ORNL will support multiple projects awarded by the Office of High Energy Physics to develop methods for detecting high-energy particles using quantum information science. They include:
- "Quantum-Enhanced Detection of Dark Matter and Neutrinos", in collaboration with the University of Wisconsin, Tufts, and San Diego State University. This project will use quantum simulation to calculate detector responses to dark matter particles and neutrinos. A new simulation technique under development will require extensive work in error mitigation strategies to correctly evaluate scattering cross sections and other physical quantities. ORNL's effort, led by Raphael Pooser, will help develop these simulation techniques and error mitigation strategies for the new quantum simulator device, thus ensuring successful detector calculations.
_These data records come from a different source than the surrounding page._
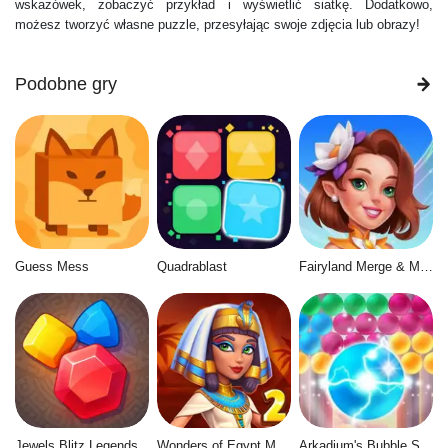
wskazówek, zobaczyć przykład i wyświetlić siatkę. Dodatkowo,
możesz tworzyć własne puzzle, przesyłając swoje zdjęcia lub obrazy!
Podobne gry
Guess Mess
Quadrablast
Fairyland Merge & Magic
Jewels Blitz Legends
Wonders of Egypt Match 2
Arkadium's Bubble Shooter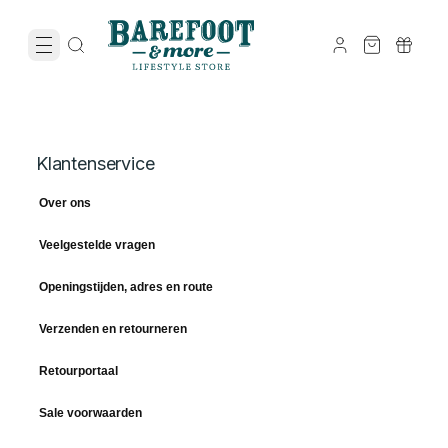
Klantenservice
Over ons
Veelgestelde vragen
Openingstijden, adres en route
Verzenden en retourneren
Retourportaal
Sale voorwaarden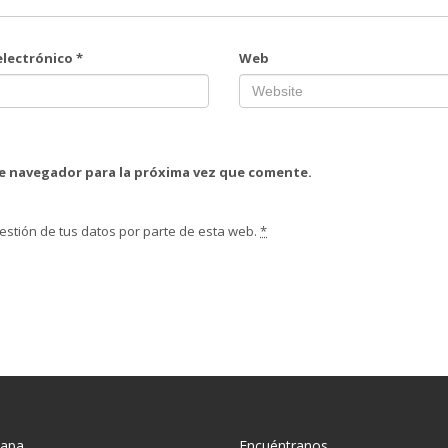
electrónico
*
Web
te navegador para la próxima vez que comente.
estión de tus datos por parte de esta web.
*
mapa
Encuéntranos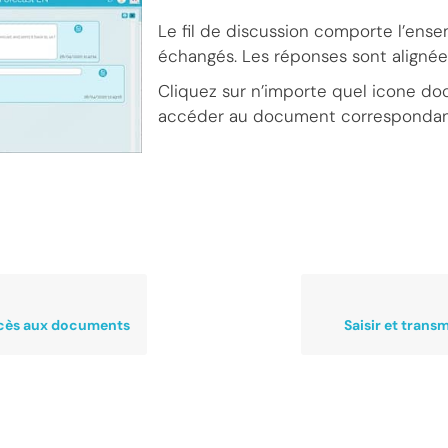
Le fil de discussion comporte l’en
échangés. Les réponses sont alignées
Cliquez sur n’importe quel icone d
accéder au document correspondan
ccès aux documents
Saisir et trans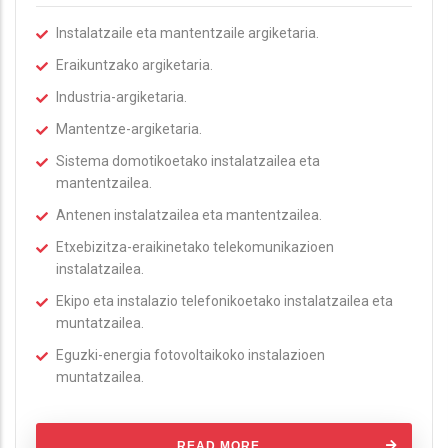
Instalatzaile eta mantentzaile argiketaria.
Eraikuntzako argiketaria.
Industria-argiketaria.
Mantentze-argiketaria.
Sistema domotikoetako instalatzailea eta
mantentzailea.
Antenen instalatzailea eta mantentzailea.
Etxebizitza-eraikinetako telekomunikazioen
instalatzailea.
Ekipo eta instalazio telefonikoetako instalatzailea eta
muntatzailea.
Eguzki-energia fotovoltaikoko instalazioen
muntatzailea.
READ MORE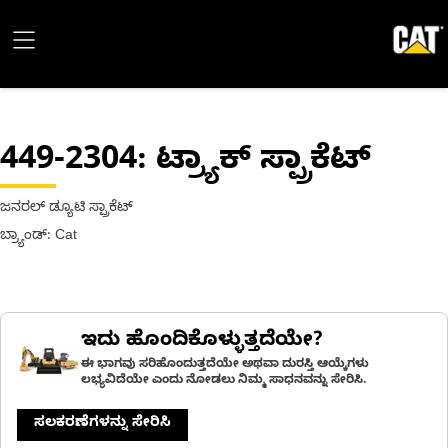
449-2304
: ಟ್ರ್ಯಾಕ್ ಸ್ಪ್ರಾಕೆಟ್
ಜನರಲ್ ಡ್ಯೂಟಿ ಸ್ಪ್ರಾಕೆಟ್
ಬ್ರ್ಯಾಂಡ್: Cat
ಇದು ಹೊಂದಿಕೊಳ್ಳುತ್ತದೆಯೇ?
ಈ ಭಾಗವು ಸರಿಹೊಂದುತ್ತದೆಯೇ ಅಥವಾ ದುರಸ್ತಿ ಆಯ್ಕೆಗಳು
ಲಭ್ಯವಿದೆಯೇ ಎಂದು ನೋಡಲು ನಿಮ್ಮ ಸಾಧನವನ್ನು ಸೇರಿಸಿ.
ಸಲಕರಣೆಗಳನ್ನು ಸೇರಿಸಿ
- "Particle Track Pattern Recognition via Content Addressable Memory and Adiabatic Quantum Optimization: OLYMPUS Experiment Revisited", a collaboration with John Hopkins Applied Physics Laboratory aimed at identifying rare events found in the data generated by experiments at particle colliders. ORNL principal investigator Travis Humble will apply new ideas for data analysis using experimental quantum computers that target faster response times and greater memory capacity for tracking signatures of high-energy particles.
- "HEP ML and Optimization Go Quantum", in collaboration with Fermi National Accelerator Laboratory and Lockheed Martin Corporation, which will investigate how quantum machine learning methods may be applied to solving key challenges in optimization and data analysis. Advances in training machine learning networks using quantum computer promise greater accuracy and faster response times for data analysis. ORNL principal investigators Travis Humble and Alex McCaskey will help to develop these new methods for quantum machine learning for existing quantum computers by using the XACC programming tools, which offer a flexible framework by which to integrate quantum computing into scientific software.